▸ Your goal: Restate all of the data exactly.

▸ Provided records:
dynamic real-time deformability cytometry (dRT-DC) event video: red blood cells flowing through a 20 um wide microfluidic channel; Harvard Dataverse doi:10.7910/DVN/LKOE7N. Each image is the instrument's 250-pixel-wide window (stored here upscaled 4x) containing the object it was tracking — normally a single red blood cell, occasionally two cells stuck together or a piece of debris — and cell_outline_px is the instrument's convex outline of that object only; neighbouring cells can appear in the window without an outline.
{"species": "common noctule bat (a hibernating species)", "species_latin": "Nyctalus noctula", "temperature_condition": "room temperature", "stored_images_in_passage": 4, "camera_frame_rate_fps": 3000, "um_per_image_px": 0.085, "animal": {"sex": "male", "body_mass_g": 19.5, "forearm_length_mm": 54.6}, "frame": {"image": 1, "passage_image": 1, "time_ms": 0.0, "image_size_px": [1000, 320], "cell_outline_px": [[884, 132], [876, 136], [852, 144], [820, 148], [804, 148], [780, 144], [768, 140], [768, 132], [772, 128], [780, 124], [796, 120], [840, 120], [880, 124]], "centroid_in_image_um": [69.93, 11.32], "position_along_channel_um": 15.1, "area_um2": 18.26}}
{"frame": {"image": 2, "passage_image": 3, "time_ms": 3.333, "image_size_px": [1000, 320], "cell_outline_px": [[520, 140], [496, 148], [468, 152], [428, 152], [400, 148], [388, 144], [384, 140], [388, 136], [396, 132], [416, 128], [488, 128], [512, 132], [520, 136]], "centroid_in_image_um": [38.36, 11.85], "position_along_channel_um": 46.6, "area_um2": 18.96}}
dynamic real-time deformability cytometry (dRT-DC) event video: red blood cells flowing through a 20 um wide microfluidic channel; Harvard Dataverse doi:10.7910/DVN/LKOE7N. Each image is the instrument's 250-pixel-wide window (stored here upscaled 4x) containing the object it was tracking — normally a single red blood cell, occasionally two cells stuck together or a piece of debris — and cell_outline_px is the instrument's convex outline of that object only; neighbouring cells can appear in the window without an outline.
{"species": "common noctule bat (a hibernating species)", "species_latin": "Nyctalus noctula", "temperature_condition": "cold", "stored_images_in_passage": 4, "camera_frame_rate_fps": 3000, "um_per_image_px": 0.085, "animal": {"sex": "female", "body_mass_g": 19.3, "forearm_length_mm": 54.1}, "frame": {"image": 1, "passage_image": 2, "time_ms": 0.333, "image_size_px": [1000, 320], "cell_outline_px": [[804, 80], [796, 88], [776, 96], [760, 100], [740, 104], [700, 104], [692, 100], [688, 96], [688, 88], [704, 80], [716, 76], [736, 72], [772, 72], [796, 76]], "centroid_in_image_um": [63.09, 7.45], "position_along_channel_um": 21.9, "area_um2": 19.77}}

▸ Expected answer:
dynamic real-time deformability cytometry (dRT-DC) event video: red blood cells flowing through a 20 um wide microfluidic channel; Harvard Dataverse doi:10.7910/DVN/LKOE7N. Each image is the instrument's 250-pixel-wide window (stored here upscaled 4x) containing the object it was tracking — normally a single red blood cell, occasionally two cells stuck together or a piece of debris — and cell_outline_px is the instrument's convex outline of that object only; neighbouring cells can appear in the window without an outline.
{"species": "common noctule bat (a hibernating species)", "species_latin": "Nyctalus noctula", "temperature_condition": "room temperature", "stored_images_in_passage": 4, "camera_frame_rate_fps": 3000, "um_per_image_px": 0.085, "animal": {"sex": "male", "body_mass_g": 19.5, "forearm_length_mm": 54.6}, "frame": {"image": 1, "passage_image": 1, "time_ms": 0.0, "image_size_px": [1000, 320], "cell_outline_px": [[884, 132], [876, 136], [852, 144], [820, 148], [804, 148], [780, 144], [768, 140], [768, 132], [772, 128], [780, 124], [796, 120], [840, 120], [880, 124]], "centroid_in_image_um": [69.93, 11.32], "position_along_channel_um": 15.1, "area_um2": 18.26}}
{"frame": {"image": 2, "passage_image": 3, "time_ms": 3.333, "image_size_px": [1000, 320], "cell_outline_px": [[520, 140], [496, 148], [468, 152], [428, 152], [400, 148], [388, 144], [384, 140], [388, 136], [396, 132], [416, 128], [488, 128], [512, 132], [520, 136]], "centroid_in_image_um": [38.36, 11.85], "position_along_channel_um": 46.6, "area_um2": 18.96}}
dynamic real-time deformability cytometry (dRT-DC) event video: red blood cells flowing through a 20 um wide microfluidic channel; Harvard Dataverse doi:10.7910/DVN/LKOE7N. Each image is the instrument's 250-pixel-wide window (stored here upscaled 4x) containing the object it was tracking — normally a single red blood cell, occasionally two cells stuck together or a piece of debris — and cell_outline_px is the instrument's convex outline of that object only; neighbouring cells can appear in the window without an outline.
{"species": "common noctule bat (a hibernating species)", "species_latin": "Nyctalus noctula", "temperature_condition": "cold", "stored_images_in_passage": 4, "camera_frame_rate_fps": 3000, "um_per_image_px": 0.085, "animal": {"sex": "female", "body_mass_g": 19.3, "forearm_length_mm": 54.1}, "frame": {"image": 1, "passage_image": 2, "time_ms": 0.333, "image_size_px": [1000, 320], "cell_outline_px": [[804, 80], [796, 88], [776, 96], [760, 100], [740, 104], [700, 104], [692, 100], [688, 96], [688, 88], [704, 80], [716, 76], [736, 72], [772, 72], [796, 76]], "centroid_in_image_um": [63.09, 7.45], "position_along_channel_um": 21.9, "area_um2": 19.77}}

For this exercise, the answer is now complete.